Fort Dearborn is a ‘leading prime label supplier to the consumer goods marketplace’. It operates 20 facilities around the United States and Canada.
Current and former non-supervisory, hourly-paid factory production workers who worked for Defendant in the Press, Finishing, Shipping, or Quality departments at Defendant’s Palm City, Florida location at any time on or after October 12, 2017.
The Claims in the Lawsuit
The complaint alleges that Fort Dearborn Company, violated the Fair Labor Standards Act by engaging in illegal policies and practices of altering and shaving time off hourly factory workers’ time records, thereby failing to compensate them for all hours worked.
April 20, 2020: the complaint was filed in the United States District Court for the Northern District of Illinois and has been assigned to Judge Charles P. Kocoras.
November 18, 2020: a Notice of the lawsuit was sent to all current and former non-supervisory, hourly-paid factory production workers who worked for Defendant in the Press, Finishing, Shipping, or Quality departments at Defendant’s Palm City, Florida location at any time on or after October 12, 2017, who are eligible to join the case by submitting a Consent to Join form by January 2, 2021.
Frequently Asked Questions
Can Defendant discipline or fire me if I join the case?
No! The Fair Labor Standards Act prohibits retaliation and imposes harsh measures against employers who retaliate. For further information, please consult the Department of Labor’s Fact Sheet.
Will I have to testify or provide documentary proof?
Not necessarily. Many employees obtain monetary recoveries in Fair Labor Standards Act cases without ever having to appear at court or for depositions.
You are not required to provide documentary proof of your unpaid wages. In most cases, the employer is required to provide the employee’s payroll records to the employee and his or her attorney. In fact, the Fair Labor Standards Act mandates that employers keep accurate time and payroll records. The employer cannot escape this duty by requiring you as the employee to provide proof.
However, it is still important that you preserve any physical or electronic evidence relating to the case that you currently possession.
Will Brown, LLC be my attorneys?
Employees who sign Retainer Agreements and/or Consent to Sue forms will be represented by Brown, LLC with respect to the lawsuit and claims described above.
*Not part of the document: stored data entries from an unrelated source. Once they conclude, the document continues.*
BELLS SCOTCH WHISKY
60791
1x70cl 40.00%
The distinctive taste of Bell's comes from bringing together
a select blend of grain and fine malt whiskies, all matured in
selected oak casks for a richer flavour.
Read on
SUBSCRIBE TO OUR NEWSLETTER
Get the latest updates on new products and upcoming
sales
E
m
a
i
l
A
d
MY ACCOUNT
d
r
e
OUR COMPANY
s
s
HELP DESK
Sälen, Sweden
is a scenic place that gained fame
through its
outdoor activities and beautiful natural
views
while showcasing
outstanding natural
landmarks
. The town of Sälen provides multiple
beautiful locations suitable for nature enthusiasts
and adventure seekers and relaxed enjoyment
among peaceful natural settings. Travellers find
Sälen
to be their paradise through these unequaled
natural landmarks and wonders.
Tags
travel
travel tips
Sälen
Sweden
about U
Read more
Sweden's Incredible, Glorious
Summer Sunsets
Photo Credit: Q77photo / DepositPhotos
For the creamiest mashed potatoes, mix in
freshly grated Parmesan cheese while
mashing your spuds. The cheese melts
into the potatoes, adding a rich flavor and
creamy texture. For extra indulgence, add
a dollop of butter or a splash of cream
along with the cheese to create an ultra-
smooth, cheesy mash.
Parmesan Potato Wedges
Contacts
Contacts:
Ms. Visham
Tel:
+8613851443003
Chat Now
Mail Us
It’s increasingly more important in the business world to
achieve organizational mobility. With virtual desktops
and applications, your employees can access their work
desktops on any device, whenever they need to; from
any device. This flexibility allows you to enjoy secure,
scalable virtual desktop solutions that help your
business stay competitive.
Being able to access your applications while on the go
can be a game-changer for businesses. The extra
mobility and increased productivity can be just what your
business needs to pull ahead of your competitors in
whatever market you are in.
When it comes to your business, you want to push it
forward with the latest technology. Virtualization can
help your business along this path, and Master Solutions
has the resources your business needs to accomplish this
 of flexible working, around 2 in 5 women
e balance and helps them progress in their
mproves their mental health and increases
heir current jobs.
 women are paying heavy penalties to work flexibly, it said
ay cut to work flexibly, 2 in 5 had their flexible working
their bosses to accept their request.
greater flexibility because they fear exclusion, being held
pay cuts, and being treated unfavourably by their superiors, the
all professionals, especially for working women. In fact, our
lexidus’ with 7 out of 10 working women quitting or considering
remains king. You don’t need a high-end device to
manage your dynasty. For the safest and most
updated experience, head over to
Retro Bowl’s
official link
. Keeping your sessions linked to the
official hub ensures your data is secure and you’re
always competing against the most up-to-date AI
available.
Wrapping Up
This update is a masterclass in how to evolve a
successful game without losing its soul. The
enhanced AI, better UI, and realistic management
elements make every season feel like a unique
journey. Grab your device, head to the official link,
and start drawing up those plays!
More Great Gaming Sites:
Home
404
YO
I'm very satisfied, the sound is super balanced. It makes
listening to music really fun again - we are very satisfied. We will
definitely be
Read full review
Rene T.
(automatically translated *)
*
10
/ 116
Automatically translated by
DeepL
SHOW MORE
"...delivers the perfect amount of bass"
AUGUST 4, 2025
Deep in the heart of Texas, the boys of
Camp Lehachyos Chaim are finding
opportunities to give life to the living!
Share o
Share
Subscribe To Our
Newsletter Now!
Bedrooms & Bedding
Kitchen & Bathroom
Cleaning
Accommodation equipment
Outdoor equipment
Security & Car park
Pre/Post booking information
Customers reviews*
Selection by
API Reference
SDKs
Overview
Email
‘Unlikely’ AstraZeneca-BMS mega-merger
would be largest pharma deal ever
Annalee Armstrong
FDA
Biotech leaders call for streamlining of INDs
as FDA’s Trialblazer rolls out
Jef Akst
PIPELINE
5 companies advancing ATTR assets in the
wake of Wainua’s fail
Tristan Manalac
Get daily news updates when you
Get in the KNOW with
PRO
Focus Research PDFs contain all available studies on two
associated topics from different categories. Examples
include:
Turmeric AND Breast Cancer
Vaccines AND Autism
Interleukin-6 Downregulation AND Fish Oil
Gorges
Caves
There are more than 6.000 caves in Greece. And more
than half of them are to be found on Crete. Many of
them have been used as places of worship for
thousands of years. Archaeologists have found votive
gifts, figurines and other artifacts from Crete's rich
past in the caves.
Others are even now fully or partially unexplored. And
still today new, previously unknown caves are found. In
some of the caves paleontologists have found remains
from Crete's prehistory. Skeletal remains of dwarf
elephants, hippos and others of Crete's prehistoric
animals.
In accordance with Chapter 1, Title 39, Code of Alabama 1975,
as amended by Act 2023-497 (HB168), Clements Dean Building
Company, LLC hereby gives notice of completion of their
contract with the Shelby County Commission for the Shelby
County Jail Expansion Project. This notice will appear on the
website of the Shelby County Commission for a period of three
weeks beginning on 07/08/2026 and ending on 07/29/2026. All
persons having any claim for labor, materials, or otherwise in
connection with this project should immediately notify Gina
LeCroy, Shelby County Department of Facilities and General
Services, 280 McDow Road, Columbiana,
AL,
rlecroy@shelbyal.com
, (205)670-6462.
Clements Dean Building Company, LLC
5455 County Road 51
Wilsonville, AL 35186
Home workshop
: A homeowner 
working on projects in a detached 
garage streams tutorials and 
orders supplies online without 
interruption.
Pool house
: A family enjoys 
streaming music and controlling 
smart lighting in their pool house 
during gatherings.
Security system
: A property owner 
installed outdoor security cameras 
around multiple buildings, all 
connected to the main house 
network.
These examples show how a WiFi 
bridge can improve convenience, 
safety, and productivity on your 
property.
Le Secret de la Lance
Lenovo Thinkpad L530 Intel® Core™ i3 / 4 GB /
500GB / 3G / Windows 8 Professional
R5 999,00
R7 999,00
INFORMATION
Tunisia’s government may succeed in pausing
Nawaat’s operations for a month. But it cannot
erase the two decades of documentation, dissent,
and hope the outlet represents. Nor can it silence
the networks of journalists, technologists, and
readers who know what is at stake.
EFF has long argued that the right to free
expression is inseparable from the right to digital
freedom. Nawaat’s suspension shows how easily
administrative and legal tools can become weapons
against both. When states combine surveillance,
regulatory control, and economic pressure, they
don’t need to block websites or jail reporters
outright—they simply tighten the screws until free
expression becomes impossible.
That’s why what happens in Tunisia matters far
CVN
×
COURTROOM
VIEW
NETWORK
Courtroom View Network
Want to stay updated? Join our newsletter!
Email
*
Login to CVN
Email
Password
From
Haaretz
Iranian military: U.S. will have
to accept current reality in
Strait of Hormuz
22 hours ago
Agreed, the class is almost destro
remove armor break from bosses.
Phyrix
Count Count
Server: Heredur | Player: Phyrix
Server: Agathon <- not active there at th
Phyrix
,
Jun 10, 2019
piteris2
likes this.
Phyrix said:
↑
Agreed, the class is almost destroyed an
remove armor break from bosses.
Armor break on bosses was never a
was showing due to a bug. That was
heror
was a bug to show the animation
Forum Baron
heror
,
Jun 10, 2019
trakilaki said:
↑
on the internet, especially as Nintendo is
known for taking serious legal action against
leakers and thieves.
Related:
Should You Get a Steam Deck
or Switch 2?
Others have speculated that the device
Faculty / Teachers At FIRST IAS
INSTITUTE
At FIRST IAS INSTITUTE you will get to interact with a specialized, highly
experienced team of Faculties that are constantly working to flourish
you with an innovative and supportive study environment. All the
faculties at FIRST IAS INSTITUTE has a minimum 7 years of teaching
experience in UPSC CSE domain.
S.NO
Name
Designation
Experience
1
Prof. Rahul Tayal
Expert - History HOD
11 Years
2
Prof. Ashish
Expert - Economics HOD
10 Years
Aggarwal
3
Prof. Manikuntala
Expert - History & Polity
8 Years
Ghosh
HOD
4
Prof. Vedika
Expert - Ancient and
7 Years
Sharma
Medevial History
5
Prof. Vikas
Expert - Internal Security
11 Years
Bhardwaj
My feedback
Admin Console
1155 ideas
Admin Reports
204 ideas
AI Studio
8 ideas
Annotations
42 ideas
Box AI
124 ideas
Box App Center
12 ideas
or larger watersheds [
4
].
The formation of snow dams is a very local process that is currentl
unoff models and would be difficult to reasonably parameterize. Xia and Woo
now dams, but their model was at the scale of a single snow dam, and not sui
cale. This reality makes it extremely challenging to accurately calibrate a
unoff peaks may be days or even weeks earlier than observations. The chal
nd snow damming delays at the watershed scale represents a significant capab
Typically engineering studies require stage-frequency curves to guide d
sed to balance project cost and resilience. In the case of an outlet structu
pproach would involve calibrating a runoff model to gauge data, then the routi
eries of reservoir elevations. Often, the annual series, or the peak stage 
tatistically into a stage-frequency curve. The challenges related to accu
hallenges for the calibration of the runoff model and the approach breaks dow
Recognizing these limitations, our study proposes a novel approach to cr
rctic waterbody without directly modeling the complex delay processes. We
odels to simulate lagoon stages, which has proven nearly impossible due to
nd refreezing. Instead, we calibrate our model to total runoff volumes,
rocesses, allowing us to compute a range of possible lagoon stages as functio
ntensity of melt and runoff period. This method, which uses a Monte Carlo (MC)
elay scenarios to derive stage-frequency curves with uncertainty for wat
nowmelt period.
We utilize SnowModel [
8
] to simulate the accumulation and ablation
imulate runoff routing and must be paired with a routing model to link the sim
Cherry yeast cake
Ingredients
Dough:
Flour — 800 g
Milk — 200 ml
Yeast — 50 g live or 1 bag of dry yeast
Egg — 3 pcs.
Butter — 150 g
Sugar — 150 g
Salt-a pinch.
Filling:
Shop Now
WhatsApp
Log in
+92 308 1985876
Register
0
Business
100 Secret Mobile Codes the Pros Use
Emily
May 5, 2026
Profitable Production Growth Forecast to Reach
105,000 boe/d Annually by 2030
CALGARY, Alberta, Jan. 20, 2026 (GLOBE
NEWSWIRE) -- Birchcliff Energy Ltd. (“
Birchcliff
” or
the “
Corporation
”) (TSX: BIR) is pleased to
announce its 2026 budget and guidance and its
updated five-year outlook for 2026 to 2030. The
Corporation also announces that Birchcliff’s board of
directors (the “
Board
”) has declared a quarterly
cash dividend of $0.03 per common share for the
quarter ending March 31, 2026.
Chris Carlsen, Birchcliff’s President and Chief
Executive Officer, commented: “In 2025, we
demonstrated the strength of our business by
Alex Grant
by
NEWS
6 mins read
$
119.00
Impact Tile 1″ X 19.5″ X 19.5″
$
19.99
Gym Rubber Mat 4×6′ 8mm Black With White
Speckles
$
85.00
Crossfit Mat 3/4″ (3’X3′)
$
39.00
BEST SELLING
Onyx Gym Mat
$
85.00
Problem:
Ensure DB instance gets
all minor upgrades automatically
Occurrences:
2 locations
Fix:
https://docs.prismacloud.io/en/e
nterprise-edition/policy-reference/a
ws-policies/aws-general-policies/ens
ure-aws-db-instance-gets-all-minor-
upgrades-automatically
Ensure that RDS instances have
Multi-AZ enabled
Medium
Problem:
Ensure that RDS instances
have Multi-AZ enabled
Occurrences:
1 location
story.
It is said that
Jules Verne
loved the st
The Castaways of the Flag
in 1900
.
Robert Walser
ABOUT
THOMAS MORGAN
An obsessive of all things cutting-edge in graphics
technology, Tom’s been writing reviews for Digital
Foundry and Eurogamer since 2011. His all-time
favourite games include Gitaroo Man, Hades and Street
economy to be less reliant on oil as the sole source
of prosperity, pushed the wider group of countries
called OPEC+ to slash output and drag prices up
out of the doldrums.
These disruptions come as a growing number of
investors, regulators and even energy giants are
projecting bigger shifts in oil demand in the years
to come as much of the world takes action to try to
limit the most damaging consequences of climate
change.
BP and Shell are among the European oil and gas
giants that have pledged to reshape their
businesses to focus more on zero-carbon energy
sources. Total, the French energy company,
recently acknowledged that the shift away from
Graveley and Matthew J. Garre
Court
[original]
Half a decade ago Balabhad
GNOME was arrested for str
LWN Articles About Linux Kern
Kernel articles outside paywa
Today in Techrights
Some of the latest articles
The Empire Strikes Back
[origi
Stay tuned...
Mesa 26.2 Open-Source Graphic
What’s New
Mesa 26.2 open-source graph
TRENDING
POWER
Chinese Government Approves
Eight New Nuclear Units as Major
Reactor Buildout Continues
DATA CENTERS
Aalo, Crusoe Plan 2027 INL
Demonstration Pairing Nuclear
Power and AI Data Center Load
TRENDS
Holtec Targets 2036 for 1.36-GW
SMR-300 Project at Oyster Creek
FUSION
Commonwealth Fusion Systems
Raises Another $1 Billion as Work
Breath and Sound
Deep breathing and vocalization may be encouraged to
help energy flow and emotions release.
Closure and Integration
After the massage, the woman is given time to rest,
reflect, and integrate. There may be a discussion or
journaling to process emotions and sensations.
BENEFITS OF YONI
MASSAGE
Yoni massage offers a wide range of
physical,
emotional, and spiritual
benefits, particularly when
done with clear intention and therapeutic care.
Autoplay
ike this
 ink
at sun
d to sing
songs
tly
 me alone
You will not be required to pay any attorneys’ fees or court costs to the Plaintiffs’ lawyers at this time and not pay any attorneys’ fees unless you prevail. Rather, in the event the Plaintiffs prevail in the lawsuit, by either judgment or settlement, the Plaintiffs’ attorneys will request that the Court order Defendant(s) to pay the Plaintiffs’ lawyers their reasonable attorneys’ fees and reimburse them for any expenses.
How long will the case take?
It is very difficult to predict exactly how long a case will take. It depends on a variety of factors including the number of parties and claims involved, the rules and pace of the court, the complexity of the proofs, and the manner in which the employer defends the case.
When and if a settlement is reached, additional time is needed to prepare settlement documents, calculate settlement allocations, and seek and await the court’s review and approval of the settlement. Wage-and-hour cases typically take 2-3 years, but this can be shorter or increase considerably.